START Given data

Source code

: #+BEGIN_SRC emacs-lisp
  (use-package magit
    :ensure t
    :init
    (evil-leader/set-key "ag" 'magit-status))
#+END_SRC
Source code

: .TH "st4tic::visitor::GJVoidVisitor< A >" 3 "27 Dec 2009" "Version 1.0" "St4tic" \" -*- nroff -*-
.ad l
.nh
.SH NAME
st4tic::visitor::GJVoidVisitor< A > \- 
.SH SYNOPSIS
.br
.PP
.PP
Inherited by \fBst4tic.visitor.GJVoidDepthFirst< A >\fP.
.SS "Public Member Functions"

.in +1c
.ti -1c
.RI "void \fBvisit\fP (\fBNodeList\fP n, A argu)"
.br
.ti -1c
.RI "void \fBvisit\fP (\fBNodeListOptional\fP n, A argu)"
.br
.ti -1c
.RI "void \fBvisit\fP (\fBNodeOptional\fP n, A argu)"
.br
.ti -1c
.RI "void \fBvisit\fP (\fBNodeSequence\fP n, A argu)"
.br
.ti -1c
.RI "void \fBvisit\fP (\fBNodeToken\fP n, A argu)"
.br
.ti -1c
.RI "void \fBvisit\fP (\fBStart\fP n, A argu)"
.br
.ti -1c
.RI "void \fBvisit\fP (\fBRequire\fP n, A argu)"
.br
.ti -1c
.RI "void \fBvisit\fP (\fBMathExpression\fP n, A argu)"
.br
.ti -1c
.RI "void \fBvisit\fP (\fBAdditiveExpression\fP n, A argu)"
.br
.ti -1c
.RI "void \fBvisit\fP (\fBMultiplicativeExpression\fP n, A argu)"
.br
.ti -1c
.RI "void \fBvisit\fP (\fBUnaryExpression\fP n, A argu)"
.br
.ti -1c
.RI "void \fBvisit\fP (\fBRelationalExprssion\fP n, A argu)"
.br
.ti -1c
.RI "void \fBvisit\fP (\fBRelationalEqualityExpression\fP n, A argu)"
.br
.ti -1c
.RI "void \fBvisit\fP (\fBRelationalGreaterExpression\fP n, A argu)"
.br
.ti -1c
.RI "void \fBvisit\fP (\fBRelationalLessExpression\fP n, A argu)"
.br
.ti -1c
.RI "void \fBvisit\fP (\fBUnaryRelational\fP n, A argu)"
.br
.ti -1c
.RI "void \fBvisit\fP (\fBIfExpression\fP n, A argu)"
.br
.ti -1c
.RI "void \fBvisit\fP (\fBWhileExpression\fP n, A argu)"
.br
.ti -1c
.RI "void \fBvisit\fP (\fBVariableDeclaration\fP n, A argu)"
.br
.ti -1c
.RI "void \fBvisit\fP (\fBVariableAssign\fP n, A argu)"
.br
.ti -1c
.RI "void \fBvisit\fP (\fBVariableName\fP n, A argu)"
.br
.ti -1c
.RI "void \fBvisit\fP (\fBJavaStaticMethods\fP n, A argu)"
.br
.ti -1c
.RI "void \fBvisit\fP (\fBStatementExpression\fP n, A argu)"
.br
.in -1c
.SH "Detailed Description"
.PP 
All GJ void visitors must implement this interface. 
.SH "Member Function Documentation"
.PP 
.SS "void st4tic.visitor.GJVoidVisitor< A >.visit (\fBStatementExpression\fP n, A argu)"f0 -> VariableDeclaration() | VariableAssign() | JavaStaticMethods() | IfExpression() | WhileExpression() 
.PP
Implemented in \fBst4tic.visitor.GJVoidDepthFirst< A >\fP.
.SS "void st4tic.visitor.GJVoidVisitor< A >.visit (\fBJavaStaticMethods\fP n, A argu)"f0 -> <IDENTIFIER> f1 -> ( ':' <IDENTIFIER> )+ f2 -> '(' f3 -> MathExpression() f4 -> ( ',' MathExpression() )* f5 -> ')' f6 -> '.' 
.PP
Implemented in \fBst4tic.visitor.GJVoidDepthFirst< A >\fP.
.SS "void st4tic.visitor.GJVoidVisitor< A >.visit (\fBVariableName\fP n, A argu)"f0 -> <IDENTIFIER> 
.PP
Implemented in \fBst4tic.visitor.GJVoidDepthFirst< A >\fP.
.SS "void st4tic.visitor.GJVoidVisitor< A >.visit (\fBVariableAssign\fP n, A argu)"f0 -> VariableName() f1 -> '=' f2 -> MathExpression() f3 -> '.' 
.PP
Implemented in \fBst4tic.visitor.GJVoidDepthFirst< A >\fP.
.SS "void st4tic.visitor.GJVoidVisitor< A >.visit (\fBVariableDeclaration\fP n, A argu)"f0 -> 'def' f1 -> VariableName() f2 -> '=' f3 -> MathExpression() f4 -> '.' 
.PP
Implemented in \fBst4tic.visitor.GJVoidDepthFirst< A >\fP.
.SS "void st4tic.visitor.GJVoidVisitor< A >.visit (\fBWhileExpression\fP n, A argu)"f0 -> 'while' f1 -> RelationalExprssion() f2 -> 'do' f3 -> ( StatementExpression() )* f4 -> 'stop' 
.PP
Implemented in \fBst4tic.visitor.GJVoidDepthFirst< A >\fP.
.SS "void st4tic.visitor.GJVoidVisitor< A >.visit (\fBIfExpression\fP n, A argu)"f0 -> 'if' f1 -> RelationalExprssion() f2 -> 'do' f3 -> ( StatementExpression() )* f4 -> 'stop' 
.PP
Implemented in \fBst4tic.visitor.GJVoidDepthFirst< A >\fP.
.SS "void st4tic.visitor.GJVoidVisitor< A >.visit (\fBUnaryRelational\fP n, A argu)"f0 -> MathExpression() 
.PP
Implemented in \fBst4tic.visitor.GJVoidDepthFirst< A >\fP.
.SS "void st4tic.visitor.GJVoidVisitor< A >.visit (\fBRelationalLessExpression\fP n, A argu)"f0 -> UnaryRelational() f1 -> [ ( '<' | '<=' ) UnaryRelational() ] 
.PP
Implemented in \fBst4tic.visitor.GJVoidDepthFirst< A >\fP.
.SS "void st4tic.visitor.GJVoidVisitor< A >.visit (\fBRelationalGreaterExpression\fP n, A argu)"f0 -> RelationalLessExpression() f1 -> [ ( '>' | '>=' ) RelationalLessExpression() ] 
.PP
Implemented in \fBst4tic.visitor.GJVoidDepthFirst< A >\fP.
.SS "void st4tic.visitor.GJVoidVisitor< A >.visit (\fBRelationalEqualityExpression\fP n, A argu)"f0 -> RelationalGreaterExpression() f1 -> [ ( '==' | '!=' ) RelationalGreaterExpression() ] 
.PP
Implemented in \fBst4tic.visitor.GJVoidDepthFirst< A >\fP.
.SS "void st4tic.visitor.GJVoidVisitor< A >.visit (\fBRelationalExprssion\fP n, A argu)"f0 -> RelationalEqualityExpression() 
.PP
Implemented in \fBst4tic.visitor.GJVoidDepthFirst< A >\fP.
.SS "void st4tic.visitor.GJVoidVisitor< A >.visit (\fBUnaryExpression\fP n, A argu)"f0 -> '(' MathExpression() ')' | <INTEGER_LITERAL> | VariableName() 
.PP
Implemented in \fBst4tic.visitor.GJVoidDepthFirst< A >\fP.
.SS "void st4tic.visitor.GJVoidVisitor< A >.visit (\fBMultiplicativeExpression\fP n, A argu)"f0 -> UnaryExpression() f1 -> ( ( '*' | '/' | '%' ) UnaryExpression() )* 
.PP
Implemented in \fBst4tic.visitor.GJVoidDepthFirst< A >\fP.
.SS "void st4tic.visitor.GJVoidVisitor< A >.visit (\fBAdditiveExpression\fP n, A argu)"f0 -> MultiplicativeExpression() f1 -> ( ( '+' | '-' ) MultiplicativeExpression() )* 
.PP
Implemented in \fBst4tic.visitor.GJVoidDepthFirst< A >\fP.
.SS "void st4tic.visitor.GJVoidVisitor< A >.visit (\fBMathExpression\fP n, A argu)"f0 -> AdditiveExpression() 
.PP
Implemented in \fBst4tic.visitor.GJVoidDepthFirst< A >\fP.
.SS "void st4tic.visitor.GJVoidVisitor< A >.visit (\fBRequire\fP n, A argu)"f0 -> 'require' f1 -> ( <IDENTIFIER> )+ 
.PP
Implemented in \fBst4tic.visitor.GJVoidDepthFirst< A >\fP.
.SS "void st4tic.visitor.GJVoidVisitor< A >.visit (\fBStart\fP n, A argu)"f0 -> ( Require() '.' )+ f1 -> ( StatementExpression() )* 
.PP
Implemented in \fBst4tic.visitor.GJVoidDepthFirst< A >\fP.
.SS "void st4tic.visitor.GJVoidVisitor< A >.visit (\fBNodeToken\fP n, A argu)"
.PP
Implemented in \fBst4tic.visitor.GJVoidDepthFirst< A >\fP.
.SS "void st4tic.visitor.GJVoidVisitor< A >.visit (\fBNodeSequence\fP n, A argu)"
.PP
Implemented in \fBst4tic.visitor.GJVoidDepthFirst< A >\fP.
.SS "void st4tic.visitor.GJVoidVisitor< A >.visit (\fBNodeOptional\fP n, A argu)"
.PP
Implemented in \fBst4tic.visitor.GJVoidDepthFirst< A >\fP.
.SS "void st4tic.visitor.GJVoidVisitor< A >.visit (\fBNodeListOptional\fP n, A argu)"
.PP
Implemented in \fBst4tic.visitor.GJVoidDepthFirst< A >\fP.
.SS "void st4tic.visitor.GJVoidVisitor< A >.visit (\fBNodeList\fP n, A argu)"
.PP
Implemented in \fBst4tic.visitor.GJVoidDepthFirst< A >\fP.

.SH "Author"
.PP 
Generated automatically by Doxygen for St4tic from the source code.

END Given data

Search the records for the string "fBRelationalEqualityExpression", and copy every line that holds it.

.RI "void \fBvisit\fP (\fBRelationalEqualityExpression\fP n, A argu)"
.SS "void st4tic.visitor.GJVoidVisitor< A >.visit (\fBRelationalEqualityExpression\fP n, A argu)"f0 -> RelationalGreaterExpression() f1 -> [ ( '==' | '!=' ) RelationalGreaterExpression() ] 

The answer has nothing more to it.